This article originally appeared on Brand Experience Magazine. 

Words are tools. We invent them, collect them, employ them to build meaning and communicate the meaningful to others. We are taught how to use our words most effectively and persuasively from a very young age. We call it rhetoric. And one of our earliest and most memorable introductions to the importance of rhetoric is the metaphor.

Remember? It’s that figure of speech that compares two things, but doesn’t use “like” or “as” to do so. Metaphors are one of our go-to devices; we use millions of them over a lifetime to color our writing and everyday conversation. Unsurprisingly, their ubiquity extends to the world of branding, where they have become a powerful way to name.

Just what makes a metaphor such a powerful brand name is far more complex and fascinating than we think. The obvious is true. Metaphors make great names because they paint a simple, strong image in customers’ minds. When you hear the name Amazon, you think big, impressive river. And you remember that river.

Metaphors also dance around the obvious. They are not the first, most immediate or literal way to express a key idea. Metaphors have that special surprise factor. They are big and broad and continue to surprise over the lifetime of a brand because they easily shift to tell more than one story. It’s the difference between the name Amazon and Online Bookstore; Amazon allows the business to grow in an infinite number of directions and change its focus time and time again.

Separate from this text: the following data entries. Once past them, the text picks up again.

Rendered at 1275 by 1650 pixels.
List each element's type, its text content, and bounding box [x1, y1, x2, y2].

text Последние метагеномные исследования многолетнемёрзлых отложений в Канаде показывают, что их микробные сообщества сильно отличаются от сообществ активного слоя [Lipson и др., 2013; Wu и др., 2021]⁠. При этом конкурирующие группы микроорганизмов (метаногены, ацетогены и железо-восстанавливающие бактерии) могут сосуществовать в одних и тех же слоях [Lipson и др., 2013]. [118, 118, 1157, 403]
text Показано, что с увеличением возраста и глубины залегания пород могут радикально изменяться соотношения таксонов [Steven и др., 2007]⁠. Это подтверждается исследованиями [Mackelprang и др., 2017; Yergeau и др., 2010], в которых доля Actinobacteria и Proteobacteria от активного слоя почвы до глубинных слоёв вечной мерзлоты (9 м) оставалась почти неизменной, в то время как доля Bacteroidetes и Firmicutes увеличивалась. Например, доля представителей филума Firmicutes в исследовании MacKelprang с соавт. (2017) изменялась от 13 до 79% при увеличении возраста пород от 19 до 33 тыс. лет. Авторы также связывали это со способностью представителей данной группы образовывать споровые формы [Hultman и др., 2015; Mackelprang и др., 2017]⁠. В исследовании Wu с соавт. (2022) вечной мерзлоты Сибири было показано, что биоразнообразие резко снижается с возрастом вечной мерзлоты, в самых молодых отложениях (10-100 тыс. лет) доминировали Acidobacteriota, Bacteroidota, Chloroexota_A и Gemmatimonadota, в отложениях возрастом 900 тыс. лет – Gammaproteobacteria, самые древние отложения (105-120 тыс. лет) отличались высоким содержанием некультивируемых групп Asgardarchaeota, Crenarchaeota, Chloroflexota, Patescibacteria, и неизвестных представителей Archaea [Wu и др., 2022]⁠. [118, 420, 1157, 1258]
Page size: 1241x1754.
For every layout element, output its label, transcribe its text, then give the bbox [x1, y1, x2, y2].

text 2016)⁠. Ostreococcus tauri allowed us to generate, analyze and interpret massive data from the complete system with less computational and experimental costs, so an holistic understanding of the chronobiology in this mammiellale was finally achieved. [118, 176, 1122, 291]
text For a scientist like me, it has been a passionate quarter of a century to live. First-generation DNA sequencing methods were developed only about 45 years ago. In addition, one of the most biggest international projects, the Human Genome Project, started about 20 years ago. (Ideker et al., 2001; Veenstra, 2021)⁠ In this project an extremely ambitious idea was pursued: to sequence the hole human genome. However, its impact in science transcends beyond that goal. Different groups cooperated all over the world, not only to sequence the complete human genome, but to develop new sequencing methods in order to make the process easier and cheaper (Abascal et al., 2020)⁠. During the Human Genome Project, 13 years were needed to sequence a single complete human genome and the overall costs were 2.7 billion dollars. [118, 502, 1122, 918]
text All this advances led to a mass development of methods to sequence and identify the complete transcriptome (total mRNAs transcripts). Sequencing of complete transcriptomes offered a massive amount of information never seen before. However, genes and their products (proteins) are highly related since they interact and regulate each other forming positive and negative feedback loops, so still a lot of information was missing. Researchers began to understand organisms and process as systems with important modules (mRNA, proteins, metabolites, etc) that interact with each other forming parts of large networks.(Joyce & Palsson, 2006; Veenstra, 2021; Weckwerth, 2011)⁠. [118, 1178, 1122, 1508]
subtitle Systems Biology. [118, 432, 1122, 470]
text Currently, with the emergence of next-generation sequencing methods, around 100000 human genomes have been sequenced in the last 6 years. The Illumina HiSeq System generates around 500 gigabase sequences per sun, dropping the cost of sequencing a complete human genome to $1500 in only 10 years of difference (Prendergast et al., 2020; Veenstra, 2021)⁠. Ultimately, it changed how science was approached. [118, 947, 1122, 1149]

All of the obvious reasons why metaphors make great names didn’t quite satisfy the experimental psychologist in me. I saw client after client respond to metaphorical names with an unmistakable twinkle in their eyes. And I knew if we so commonly turn to metaphors as a form of expression, there must be a more significant explanation for their power. There must be something happening on a deeper, cognitive level when we use or hear other people use a metaphor.

That something became clear when I found a journal article in Psychonomic Society that proposes metaphors play a unique social and emotional role in our lives. The researchers questioned whether metaphors create social bonds and help us understand others’ intentions. More specifically, whether the act of processing a metaphor actually enhances our ability to infer what a person is thinking or feeling.

The study is rather complex, but here is a quick rundown. In the first experiment, participants read short stories about two friends. One story ended with a friend making a literal statement. The other story ended with a friend making a metaphorical statement. For example, Maria liked her friend Julia’s idea, so she said “what a very good idea” (the literal), or she said “what a gem of an idea” (the metaphor).

Participants answered a series of questions about how close the two friends were to each other. Closeness indicates intimacy. They were then asked to complete a test called the Reading the Mind in the Eyes Test (RMET). It measures one’s ability to gauge mental state from subtle facial expressions. You match a cropped black-and-white photo of the eye region to its mental state description (i.e., serious, ashamed, bewildered, alarmed). And you do it 36 times.

In another experiment, participants either read a long list of metaphorical statements or a list of their literal counterparts. They also took the RMET. Interestingly, when participants read the story that ended in a metaphor, they rated the two friends as having a closer relationship, and the degree of closeness correlated with greater accuracy on the RMET. The findings were similar in the second experiment; participants scored significantly higher on the RMET after reading metaphorical statements.

In simple speak? Metaphors create a sense of intimacy and they heighten our understanding of others’ emotions. Here is the fascinating way a researcher explained it: “There is a unique way in which the maker and the appreciator of a metaphor are drawn closer to one another.” It’s like a game of subconscious negotiation. If I use a metaphor to explain an idea to you, I’m giving you “a kind of concealed invitation.” I’ve invited you to consider my goals and intentions. And I then feel a heightened sensitivity to seeing whether you accept that invitation. The metaphor is what connects us.

Back to naming. What in the world does this have to do with brand naming? It means metaphorical brand names may be more emotionally powerful than we think. A suggestive or metaphorical name serves as that same kind of invitation. Not between two people, per se, but rather, between a brand and its audience. Amazon, Nike, Safari, Oracle, Kayak, Nest.

They are strong names because they entice us to dig deeper and try to understand the story they start. They ask us to consider why the name of the world’s largest river is being used to convey scale and scope, or why a bird’s roost relates to a protective home automation system. It’s almost impossible to decline this invitation, and by working to understand the metaphor, we may in fact feel closer to the issuer, the brand. Perhaps this is the reason clients get that special little twinkle in their eyes when they respond to metaphorical names.

Gabriele Zamora is Senior Strategist, Naming.